Reactive power, the reason behind inefficiency and hidden costs

Most likely reactive power is causing you to pay remarkable amounts of money every month without you even realizing it. Wouldn’t you rather use energy to do productive work than heat the wires and electrical components of your installation? This is exactly the case when it comes to reactive power and power factor.

Let’s slow down a bit. First, what is reactive power?

Electrical equipment such as machines or motors consume energy. This energy is partially converted into other forms of energy like mechanical energy, thermal energy, or light. All the energy that gets converted and used effectively is what we call active, true, or real power (kW). However, the same system can absorb or produce energy that gets lost and doesn’t get converted into other types of energy. This is called reactive power (kvar) and it is necessary for the correct functioning of devices.

Reactive power creates an additional load on the cables, wires, and electrical equipment itself. Too much reactive power can cause overheating of the components which significantly shortens the lifetime of equipment. In addition, it can contribute to unintended shutdowns, power losses, blackouts, and even fines for not complying with power quality standards and regulations.

All in all, reactive power negatively affects electric efficiency and causes unnecessary energy losses, shorter lifetime of components, higher energy consumption, and other extra costs.

Let’s talk about power factor.

The combination of active and reactive power is referred to as apparent power. Power factor (PF) is the ratio of active power to apparent power.

In an ideal world, the desired power factor would be exactly 1.00, which would mean that only active power is transmitted. This is rarely the case though as most machines and motors need some amount of reactive power to operate.

So, what is still considered good power factor?

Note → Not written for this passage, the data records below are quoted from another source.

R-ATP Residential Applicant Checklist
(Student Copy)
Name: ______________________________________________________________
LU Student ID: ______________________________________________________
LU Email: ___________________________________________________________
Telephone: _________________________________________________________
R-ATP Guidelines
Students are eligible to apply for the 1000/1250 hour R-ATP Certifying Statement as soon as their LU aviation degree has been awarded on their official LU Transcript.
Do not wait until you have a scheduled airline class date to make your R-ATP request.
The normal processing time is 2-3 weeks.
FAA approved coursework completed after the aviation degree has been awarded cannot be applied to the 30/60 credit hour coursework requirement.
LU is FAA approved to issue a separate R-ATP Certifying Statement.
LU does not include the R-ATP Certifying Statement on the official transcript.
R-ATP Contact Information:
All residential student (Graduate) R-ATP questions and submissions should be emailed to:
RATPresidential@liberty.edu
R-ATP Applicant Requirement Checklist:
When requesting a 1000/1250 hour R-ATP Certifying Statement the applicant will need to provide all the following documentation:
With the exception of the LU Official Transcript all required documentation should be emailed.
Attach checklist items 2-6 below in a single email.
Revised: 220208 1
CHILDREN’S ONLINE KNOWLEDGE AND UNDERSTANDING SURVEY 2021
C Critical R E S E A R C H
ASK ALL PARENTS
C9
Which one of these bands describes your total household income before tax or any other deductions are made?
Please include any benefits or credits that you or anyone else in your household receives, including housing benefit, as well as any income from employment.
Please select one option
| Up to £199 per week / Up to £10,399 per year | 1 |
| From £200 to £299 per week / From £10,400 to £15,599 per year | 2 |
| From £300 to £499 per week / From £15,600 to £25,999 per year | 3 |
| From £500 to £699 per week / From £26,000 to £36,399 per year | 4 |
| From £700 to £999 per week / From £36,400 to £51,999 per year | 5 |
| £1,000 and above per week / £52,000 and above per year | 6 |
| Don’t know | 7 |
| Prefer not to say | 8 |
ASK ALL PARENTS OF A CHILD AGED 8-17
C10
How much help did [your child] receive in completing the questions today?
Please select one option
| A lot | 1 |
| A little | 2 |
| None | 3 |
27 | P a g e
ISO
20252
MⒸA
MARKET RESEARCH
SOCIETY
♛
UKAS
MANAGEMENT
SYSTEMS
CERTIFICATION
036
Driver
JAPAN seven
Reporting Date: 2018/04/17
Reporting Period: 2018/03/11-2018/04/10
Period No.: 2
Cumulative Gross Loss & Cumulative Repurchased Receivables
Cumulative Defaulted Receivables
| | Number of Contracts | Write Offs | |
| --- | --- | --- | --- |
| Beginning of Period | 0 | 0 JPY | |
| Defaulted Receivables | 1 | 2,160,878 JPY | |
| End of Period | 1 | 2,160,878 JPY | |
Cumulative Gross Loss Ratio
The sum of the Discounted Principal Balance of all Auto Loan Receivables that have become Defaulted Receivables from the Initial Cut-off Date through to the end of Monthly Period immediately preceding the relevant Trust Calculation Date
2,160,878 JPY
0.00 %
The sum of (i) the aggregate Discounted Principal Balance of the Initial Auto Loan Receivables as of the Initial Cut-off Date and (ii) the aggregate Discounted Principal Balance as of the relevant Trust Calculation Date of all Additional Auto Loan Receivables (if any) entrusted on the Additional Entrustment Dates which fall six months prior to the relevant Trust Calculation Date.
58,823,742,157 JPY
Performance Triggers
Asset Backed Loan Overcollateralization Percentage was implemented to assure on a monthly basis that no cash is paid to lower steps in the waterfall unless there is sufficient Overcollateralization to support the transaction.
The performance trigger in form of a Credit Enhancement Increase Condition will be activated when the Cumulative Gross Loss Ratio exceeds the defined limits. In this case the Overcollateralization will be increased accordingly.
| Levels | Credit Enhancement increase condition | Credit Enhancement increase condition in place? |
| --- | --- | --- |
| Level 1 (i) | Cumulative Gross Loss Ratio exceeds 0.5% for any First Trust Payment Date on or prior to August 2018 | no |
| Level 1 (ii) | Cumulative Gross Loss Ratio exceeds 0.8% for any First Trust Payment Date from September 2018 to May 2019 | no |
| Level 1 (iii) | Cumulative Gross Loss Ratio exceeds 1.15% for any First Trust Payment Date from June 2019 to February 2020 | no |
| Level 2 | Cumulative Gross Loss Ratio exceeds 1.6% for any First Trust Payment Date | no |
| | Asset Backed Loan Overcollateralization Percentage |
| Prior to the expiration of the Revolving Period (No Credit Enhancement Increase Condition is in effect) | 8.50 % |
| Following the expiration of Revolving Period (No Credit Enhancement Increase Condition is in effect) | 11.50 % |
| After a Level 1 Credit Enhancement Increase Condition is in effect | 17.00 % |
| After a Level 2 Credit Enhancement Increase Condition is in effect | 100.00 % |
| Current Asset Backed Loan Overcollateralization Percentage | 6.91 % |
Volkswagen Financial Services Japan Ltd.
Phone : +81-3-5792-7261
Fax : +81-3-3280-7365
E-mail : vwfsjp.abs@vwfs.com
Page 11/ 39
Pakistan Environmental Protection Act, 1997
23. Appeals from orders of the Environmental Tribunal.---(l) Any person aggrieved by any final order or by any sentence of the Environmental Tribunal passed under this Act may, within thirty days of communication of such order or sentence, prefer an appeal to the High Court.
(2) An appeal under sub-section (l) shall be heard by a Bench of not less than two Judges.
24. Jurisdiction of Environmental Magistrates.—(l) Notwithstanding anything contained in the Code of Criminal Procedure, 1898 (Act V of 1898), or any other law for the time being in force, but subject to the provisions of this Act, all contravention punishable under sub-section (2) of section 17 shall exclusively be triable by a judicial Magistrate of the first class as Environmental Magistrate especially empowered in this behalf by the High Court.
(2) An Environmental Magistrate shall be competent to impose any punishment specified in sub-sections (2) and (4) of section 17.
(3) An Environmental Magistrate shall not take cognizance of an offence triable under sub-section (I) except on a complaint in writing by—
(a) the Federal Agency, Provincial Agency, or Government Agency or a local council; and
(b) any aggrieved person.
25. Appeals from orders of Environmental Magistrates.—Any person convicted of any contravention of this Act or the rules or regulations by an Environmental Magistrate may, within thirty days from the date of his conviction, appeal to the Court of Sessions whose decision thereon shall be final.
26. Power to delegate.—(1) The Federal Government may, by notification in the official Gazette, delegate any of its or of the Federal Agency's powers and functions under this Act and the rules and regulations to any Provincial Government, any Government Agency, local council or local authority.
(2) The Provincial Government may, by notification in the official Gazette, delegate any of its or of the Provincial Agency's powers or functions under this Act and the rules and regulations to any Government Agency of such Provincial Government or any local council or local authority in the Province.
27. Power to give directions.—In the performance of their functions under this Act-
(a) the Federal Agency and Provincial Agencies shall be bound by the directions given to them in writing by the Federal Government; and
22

Generally, an uncorrected industrial system operates at an average power factor of 0.80, which means only 80% of delivered power is useful, active power. This is still considered good power quality however it is not totally ideal. Power factor 0.80 means an additional transmission of 25% power.

In other cases, the power factor could go as low as 0.50, and this way the system not only consumes 100% more power but the risk of potential overload and power failures becomes more and more possible as well. This eventually means even more and larger financial losses.

To sum it up, anything below power factor 0.80 should be taken care of to save on consumption, comply with power quality standards, and save money, energy, and nature. In many cases, the limit set by distribution system operators can be more strict.

What causes low power factor in the first place?

The main cause of low power factor is inductive loads. For instance, induction motors, transformers, generators, arc lamps, or electric furnaces. But also capacitive loads, variations, and underground cables.

Power Factor Correction, how to do it?

Power Factor Correction (PFC) is the term for any equipment installed into an electrical system that compensates for reactive power and improves electrical efficiency.

In some countries, the end users are charged for both active and reactive power, even though only active power is doing useful work in an electrical system. Higher reactive power and lower power factor mean more expensive electric bills to pay. Correcting the power factor reduces wasteful reactive power and this way significant money savings can be achieved. The amount of savings depends on the amount of reactive power prior to power factor correction actions.

Our PFC solution – Merus^® A2 – Active Harmonic Filter

The trustworthy Merus^® A2-Active Harmonic Filter can solve all main problems in your electrical system. One device, but many solutions to help you save energy, achieve higher productivity, decrease downtime, and extend the lifetime of devices and components.

• Power factor correction
• Voltage variation control
• Harmonic filtering
• Flicker mitigation
• Balancing power imbalance
• Load balancing in three-phase systems

Reference: Securing operations in one of the largest data centers in Asia

A large data center in Asia suffered from severe harmonic distortions caused by electrical equipment, such as LED lighting, computers, and UPS systems. After measurements, a solution of Merus^® Active Harmonic Filters was suggested and installed in 3 distribution boards parallel to the loads. Harmonic distortions are now below the allowable limits thanks to the fast response time and robust design of the Merus^® Active Harmonic Filters. The power factor was improved close to unity at 0.97-0.99. The building is now meeting power quality standards.

Merus^® Active Harmonic Filters provide a perfect solution for real-time cancellation of harmonic distortions to ensure compliance with IEEE 519, G5/4, EN 50160, and also other power quality standards and regulations. Providing higher productivity, reduced maintenance costs, and longer equipment lifetime.

Reference: Solving power quality and power factor issues in an automobile gear factory

An automobile gear factory in China was suffering from poor power factor, harmonic currents, and overall poor power quality. The solar power system connected to the factory was just further aggravating these issues. After thorough measurements, a Merus^® HPQ solution was suggested and installed into the system.

After installation, the power factor increased from 0.40 to 0.95 and the THDi reduced from 40% to <10%. The stability of the electrical system and the lifetime of the equipment increased. Overall better power quality was achieved, and the system is now also compatible with power quality standards and recommendations.

The Merus^® HPQ solution consists of a detuned capacitor bank and an active harmonic filter in an all-in-one cost-effective and economical solution. It offers better performance than traditional capacitor banks with fewer problems and reduced electric bills.